> _Working data_
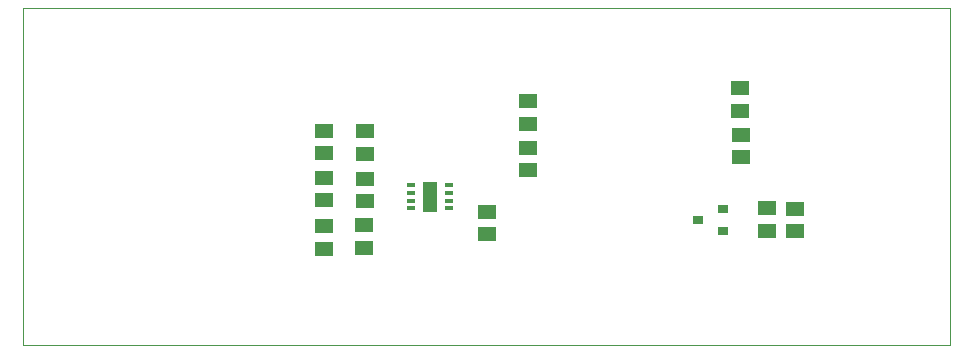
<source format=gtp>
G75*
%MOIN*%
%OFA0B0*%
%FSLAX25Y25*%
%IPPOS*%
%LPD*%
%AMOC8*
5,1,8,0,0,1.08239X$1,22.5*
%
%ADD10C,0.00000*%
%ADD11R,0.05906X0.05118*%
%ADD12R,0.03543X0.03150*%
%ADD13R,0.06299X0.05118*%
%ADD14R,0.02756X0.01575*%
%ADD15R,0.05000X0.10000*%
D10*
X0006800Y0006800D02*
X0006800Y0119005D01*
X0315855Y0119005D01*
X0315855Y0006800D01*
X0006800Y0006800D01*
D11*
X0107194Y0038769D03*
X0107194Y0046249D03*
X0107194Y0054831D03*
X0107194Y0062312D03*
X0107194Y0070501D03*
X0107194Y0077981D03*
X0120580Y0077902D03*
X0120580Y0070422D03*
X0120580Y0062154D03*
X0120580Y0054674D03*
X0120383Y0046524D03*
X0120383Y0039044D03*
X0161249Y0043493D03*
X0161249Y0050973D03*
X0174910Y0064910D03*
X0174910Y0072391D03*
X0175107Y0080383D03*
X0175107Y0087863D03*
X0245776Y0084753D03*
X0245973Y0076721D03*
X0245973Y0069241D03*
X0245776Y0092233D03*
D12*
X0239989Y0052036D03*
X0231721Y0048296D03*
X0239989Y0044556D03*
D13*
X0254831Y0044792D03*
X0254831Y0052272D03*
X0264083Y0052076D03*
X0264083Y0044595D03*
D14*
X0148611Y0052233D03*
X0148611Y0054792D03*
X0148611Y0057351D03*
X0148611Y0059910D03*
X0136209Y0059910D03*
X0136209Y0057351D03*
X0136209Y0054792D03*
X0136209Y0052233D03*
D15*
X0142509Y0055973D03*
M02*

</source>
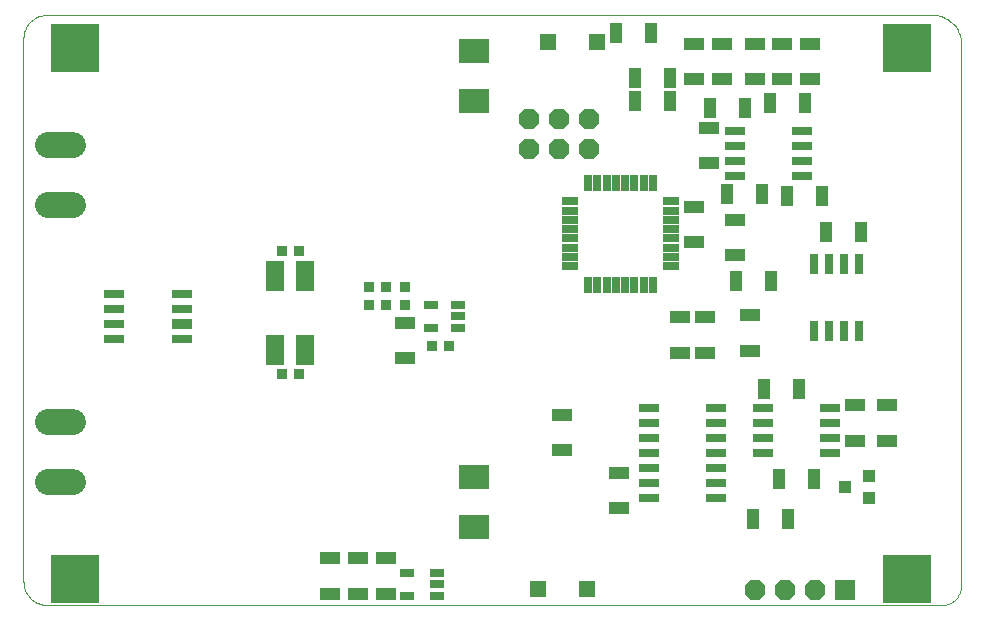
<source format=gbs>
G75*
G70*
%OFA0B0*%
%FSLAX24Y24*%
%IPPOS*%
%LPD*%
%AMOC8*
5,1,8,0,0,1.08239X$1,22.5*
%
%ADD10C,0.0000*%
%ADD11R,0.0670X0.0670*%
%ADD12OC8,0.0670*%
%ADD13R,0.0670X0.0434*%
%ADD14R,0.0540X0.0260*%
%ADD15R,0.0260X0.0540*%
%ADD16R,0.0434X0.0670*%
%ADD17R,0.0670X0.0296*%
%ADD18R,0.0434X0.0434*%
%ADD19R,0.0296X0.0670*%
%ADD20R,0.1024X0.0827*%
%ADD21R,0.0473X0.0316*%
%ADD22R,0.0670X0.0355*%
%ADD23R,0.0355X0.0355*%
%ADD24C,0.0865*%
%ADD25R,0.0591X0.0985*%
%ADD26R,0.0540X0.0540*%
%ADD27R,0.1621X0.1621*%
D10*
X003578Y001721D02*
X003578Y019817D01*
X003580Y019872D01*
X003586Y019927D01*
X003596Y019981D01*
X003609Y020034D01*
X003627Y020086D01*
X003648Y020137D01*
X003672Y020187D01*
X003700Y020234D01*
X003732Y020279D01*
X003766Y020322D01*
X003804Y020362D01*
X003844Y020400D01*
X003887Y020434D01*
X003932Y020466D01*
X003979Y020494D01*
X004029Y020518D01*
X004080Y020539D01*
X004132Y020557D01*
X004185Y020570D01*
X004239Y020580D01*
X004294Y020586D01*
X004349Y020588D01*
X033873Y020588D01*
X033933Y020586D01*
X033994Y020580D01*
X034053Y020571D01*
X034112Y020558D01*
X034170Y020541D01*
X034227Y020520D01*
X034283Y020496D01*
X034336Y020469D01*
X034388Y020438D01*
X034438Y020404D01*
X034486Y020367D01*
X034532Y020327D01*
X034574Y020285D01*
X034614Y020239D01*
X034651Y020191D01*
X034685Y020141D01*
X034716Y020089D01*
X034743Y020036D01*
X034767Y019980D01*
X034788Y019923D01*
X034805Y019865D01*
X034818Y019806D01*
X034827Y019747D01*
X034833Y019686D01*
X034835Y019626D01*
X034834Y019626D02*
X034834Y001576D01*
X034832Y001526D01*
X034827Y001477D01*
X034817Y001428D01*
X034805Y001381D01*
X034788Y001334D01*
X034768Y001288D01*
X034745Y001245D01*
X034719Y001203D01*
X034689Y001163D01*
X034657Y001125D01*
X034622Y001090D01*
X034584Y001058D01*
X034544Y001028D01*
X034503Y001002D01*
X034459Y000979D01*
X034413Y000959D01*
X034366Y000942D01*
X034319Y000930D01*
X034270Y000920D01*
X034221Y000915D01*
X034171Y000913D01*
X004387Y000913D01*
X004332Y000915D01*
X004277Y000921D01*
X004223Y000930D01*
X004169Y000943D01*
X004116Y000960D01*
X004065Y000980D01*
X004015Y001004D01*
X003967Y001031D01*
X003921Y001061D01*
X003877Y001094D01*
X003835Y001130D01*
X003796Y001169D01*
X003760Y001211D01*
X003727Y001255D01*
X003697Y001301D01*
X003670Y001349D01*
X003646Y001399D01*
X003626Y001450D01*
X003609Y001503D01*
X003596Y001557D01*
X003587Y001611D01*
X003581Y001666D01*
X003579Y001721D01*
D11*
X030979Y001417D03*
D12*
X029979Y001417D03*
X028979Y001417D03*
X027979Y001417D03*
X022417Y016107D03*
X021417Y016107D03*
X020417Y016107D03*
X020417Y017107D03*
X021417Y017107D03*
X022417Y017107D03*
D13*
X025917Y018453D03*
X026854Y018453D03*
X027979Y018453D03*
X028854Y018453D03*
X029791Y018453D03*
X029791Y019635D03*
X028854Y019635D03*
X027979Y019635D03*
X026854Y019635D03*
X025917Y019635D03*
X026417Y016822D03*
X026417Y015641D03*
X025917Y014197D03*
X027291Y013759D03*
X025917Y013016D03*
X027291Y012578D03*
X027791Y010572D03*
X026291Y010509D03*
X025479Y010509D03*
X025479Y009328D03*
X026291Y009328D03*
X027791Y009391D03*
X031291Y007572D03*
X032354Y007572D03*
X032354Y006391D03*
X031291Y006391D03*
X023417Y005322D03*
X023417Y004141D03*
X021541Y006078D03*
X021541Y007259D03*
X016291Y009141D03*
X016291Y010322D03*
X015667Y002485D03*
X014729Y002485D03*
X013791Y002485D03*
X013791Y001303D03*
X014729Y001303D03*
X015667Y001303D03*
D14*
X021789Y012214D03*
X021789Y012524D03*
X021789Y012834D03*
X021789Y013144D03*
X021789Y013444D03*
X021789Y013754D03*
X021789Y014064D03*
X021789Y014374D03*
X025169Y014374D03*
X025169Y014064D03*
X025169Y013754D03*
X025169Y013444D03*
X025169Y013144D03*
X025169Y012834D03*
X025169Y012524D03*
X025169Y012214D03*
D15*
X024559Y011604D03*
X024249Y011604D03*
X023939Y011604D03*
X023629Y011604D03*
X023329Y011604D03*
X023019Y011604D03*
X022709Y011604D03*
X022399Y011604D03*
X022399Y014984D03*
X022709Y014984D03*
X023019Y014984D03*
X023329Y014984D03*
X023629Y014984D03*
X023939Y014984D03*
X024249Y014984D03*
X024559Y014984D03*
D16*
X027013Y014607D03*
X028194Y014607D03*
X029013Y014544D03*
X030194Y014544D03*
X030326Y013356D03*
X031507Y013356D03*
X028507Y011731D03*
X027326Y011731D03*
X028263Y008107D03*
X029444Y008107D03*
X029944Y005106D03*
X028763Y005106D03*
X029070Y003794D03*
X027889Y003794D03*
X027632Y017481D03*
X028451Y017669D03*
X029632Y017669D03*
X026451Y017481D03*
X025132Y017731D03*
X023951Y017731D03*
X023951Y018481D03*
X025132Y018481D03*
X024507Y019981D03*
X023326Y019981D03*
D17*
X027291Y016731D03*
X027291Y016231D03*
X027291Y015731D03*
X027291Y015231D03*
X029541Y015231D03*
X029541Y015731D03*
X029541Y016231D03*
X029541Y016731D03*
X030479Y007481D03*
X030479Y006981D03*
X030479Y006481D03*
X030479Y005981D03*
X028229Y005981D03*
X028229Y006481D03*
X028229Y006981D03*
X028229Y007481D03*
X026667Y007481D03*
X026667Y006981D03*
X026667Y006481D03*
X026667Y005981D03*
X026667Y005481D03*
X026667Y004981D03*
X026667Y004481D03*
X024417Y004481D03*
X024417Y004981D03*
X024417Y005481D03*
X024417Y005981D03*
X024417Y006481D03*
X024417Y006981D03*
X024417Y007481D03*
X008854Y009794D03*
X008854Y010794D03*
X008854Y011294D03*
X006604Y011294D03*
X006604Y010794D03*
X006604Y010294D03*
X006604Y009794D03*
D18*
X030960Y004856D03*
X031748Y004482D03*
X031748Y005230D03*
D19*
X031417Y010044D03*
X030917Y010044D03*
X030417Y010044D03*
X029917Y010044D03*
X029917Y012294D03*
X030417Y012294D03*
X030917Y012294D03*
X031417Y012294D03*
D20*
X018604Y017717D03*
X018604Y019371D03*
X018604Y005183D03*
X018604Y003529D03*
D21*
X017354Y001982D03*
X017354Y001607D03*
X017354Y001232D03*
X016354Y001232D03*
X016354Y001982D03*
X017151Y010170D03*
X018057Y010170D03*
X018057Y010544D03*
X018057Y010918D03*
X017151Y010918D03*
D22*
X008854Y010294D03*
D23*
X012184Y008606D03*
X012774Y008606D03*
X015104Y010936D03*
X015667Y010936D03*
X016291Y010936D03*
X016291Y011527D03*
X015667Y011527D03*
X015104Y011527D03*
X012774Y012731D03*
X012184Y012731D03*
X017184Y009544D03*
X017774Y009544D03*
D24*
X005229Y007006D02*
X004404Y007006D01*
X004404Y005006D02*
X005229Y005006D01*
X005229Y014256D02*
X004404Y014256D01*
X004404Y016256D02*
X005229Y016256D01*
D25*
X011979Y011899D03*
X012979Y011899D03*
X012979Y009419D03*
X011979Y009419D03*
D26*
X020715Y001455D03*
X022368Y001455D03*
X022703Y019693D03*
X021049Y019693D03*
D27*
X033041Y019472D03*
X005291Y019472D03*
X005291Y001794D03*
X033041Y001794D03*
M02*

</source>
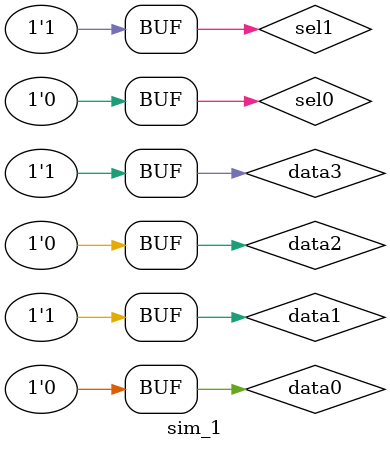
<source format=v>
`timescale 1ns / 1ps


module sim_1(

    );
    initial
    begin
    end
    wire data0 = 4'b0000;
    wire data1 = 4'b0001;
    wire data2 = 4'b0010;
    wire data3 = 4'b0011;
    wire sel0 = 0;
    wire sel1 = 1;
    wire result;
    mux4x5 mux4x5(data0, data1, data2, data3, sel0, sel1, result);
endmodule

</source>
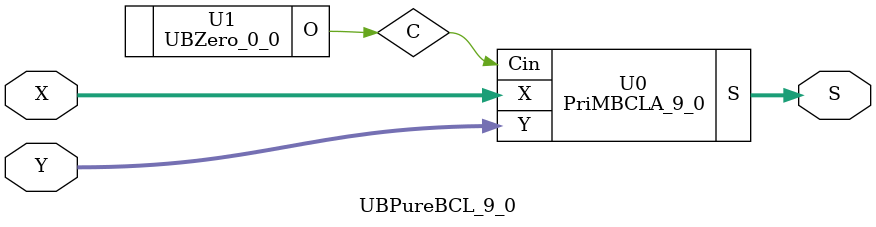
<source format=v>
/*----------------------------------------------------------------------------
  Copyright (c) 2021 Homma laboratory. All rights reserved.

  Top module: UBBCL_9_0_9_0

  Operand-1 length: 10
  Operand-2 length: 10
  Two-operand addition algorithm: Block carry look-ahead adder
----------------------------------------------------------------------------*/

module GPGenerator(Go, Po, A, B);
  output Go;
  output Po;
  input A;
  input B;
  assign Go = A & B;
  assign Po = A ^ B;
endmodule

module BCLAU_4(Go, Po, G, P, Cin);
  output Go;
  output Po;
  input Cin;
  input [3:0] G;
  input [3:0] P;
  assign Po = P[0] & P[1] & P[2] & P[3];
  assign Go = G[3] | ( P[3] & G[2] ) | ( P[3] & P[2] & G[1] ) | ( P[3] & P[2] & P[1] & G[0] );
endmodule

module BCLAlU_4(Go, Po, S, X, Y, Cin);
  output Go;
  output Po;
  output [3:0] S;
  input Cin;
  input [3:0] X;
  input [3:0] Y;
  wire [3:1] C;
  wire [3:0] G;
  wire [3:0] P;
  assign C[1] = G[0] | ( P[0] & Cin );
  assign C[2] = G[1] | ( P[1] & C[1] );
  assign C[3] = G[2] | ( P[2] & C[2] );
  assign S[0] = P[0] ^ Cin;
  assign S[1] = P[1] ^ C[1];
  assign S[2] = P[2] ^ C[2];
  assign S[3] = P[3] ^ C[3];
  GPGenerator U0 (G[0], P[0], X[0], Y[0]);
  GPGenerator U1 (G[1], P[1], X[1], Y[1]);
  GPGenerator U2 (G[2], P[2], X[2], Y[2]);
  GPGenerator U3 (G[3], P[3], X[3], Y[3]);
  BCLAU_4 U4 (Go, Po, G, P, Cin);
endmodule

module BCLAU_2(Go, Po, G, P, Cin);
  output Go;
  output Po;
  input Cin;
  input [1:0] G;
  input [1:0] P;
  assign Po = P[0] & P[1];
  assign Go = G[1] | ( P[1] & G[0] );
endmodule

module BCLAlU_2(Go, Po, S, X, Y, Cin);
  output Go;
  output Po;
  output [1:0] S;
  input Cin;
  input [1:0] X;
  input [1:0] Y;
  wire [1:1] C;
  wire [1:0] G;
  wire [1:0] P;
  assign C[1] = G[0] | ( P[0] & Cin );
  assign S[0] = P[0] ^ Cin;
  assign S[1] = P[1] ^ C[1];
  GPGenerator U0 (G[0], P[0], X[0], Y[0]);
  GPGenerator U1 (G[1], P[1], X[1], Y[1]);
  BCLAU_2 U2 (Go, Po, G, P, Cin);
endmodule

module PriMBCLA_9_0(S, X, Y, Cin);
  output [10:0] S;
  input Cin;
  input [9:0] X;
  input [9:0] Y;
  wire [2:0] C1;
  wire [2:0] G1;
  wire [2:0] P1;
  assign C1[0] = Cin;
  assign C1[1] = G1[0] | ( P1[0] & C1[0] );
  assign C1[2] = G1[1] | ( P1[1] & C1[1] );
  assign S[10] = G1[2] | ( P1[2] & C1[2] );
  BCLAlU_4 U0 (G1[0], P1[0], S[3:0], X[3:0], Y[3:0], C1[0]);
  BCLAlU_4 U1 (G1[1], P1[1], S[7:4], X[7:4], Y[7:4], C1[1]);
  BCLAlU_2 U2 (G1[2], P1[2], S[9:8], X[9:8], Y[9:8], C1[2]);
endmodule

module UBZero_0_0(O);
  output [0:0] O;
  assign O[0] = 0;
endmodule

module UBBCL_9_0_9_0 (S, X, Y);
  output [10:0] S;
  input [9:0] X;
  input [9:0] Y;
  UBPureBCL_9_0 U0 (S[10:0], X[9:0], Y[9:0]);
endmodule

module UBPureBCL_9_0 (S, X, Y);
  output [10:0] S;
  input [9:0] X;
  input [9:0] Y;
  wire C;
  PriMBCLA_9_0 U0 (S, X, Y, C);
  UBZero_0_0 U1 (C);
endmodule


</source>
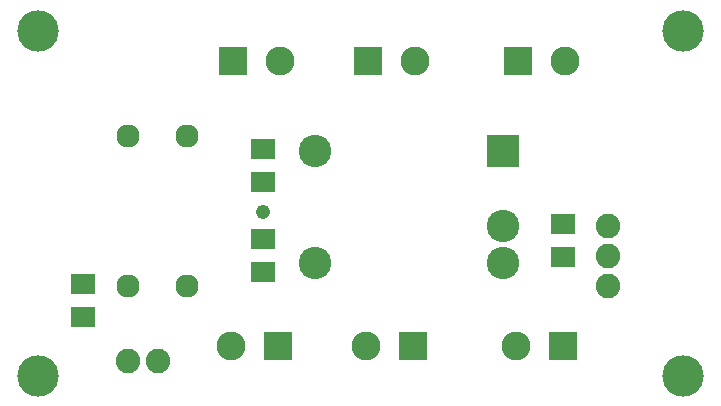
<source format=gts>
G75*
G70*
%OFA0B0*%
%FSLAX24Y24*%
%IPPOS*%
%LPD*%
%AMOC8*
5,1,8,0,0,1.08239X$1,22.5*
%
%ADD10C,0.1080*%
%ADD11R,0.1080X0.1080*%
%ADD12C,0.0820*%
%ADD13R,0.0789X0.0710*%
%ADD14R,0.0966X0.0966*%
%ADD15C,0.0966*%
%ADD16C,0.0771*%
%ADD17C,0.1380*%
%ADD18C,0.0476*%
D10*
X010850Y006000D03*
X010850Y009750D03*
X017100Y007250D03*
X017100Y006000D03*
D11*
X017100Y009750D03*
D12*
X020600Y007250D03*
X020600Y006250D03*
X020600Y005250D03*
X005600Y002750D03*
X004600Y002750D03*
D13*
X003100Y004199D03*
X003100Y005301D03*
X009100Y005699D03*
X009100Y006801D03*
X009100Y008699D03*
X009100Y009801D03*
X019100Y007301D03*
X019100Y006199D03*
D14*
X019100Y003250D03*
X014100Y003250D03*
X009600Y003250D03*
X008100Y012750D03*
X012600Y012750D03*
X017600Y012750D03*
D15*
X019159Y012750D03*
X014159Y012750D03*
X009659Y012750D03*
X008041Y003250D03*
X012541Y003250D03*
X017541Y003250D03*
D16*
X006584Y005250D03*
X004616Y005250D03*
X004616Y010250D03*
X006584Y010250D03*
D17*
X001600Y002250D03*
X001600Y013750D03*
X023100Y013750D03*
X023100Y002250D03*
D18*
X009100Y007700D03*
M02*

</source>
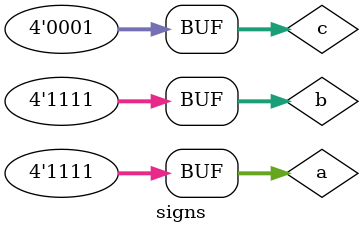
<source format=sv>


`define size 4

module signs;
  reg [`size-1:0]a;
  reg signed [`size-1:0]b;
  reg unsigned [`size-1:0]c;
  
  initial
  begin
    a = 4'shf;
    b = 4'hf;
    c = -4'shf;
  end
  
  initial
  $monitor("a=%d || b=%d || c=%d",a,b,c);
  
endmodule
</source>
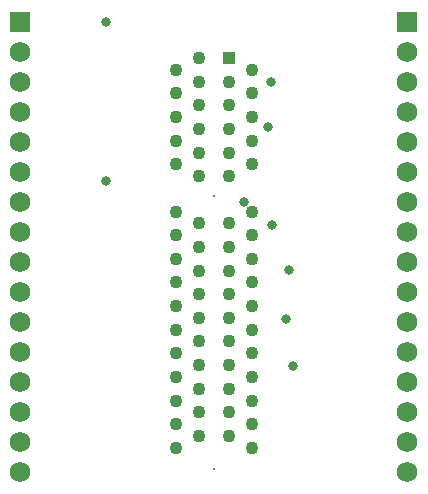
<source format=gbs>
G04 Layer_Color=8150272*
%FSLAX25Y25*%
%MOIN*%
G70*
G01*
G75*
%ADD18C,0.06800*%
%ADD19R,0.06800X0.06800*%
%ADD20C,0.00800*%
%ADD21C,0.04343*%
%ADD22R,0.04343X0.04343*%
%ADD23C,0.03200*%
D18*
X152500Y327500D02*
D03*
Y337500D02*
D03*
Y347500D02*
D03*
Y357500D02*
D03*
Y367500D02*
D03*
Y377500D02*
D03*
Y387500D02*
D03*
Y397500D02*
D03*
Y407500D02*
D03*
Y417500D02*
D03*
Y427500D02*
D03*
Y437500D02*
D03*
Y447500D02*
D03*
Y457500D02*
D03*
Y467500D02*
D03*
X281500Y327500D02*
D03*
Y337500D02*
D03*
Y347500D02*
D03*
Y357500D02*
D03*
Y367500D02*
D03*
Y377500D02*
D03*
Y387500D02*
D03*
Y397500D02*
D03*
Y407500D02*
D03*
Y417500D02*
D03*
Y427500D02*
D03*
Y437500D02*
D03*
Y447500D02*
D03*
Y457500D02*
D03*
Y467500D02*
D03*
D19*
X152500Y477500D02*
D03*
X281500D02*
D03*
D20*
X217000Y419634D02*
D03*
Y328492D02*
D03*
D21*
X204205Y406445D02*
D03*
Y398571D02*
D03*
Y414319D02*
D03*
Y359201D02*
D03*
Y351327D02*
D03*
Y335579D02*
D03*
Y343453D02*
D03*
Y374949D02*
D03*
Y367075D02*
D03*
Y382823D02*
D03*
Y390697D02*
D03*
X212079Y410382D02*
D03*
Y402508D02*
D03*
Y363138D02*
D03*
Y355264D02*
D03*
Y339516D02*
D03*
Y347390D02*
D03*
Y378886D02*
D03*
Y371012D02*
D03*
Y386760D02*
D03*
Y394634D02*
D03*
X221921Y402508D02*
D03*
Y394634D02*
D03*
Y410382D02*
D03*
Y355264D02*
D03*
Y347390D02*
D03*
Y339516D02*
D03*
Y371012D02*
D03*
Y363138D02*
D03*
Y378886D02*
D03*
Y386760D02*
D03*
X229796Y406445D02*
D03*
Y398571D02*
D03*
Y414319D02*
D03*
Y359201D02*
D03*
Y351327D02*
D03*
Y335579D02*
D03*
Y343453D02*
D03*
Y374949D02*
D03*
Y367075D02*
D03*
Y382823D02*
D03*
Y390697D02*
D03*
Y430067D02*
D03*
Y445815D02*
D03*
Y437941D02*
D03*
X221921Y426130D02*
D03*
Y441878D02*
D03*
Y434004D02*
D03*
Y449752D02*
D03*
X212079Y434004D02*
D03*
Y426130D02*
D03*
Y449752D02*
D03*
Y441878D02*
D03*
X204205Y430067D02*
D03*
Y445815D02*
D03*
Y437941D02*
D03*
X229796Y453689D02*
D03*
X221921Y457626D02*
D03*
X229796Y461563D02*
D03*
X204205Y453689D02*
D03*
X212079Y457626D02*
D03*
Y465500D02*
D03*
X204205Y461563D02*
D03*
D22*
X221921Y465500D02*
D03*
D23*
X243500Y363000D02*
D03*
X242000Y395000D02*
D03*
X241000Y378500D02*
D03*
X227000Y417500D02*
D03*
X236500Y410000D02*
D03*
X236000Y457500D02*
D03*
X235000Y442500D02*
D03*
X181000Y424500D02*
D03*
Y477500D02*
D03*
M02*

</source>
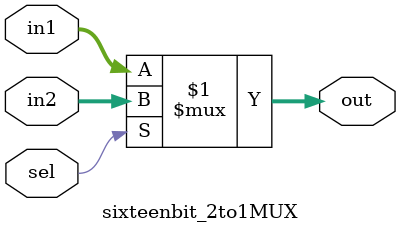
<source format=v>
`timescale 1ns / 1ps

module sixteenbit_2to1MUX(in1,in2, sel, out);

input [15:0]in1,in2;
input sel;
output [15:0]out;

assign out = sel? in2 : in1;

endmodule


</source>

> _Task to complete_
Copy out nothing but the lines from the beginning of the records through the one that contains "X003672Y020187D01*". Skip the pictures.

> _Solution_
<source format=gtp>
G75*
%MOIN*%
%OFA0B0*%
%FSLAX25Y25*%
%IPPOS*%
%LPD*%
%AMOC8*
5,1,8,0,0,1.08239X$1,22.5*
%
%ADD10C,0.00000*%
%ADD11R,0.05906X0.05118*%
%ADD12R,0.03543X0.03150*%
%ADD13R,0.06299X0.05118*%
%ADD14R,0.02756X0.01575*%
%ADD15R,0.05000X0.10000*%
D10*
X0006800Y0006800D02*
X0006800Y0119005D01*
X0315855Y0119005D01*
X0315855Y0006800D01*
X0006800Y0006800D01*
D11*
X0107194Y0038769D03*
X0107194Y0046249D03*
X0107194Y0054831D03*
X0107194Y0062312D03*
X0107194Y0070501D03*
X0107194Y0077981D03*
X0120580Y0077902D03*
X0120580Y0070422D03*
X0120580Y0062154D03*
X0120580Y0054674D03*
X0120383Y0046524D03*
X0120383Y0039044D03*
X0161249Y0043493D03*
X0161249Y0050973D03*
X0174910Y0064910D03*
X0174910Y0072391D03*
X0175107Y0080383D03*
X0175107Y0087863D03*
X0245776Y0084753D03*
X0245973Y0076721D03*
X0245973Y0069241D03*
X0245776Y0092233D03*
D12*
X0239989Y0052036D03*
X0231721Y0048296D03*
X0239989Y0044556D03*
D13*
X0254831Y0044792D03*
X0254831Y0052272D03*
X0264083Y0052076D03*
X0264083Y0044595D03*
D14*
X0148611Y0052233D03*
X0148611Y0054792D03*
X0148611Y0057351D03*
X0148611Y0059910D03*
X0136209Y0059910D03*
X0136209Y0057351D03*
X0136209Y0054792D03*
X0136209Y0052233D03*
D15*
X0142509Y0055973D03*
M02*

</source>
<source format=gbs>
G75*
G70*
%OFA0B0*%
%FSLAX24Y24*%
%IPPOS*%
%LPD*%
%AMOC8*
5,1,8,0,0,1.08239X$1,22.5*
%
%ADD10C,0.0000*%
%ADD11R,0.0670X0.0670*%
%ADD12OC8,0.0670*%
%ADD13R,0.0670X0.0434*%
%ADD14R,0.0540X0.0260*%
%ADD15R,0.0260X0.0540*%
%ADD16R,0.0434X0.0670*%
%ADD17R,0.0670X0.0296*%
%ADD18R,0.0434X0.0434*%
%ADD19R,0.0296X0.0670*%
%ADD20R,0.1024X0.0827*%
%ADD21R,0.0473X0.0316*%
%ADD22R,0.0670X0.0355*%
%ADD23R,0.0355X0.0355*%
%ADD24C,0.0865*%
%ADD25R,0.0591X0.0985*%
%ADD26R,0.0540X0.0540*%
%ADD27R,0.1621X0.1621*%
D10*
X003578Y001721D02*
X003578Y019817D01*
X003580Y019872D01*
X003586Y019927D01*
X003596Y019981D01*
X003609Y020034D01*
X003627Y020086D01*
X003648Y020137D01*
X003672Y020187D01*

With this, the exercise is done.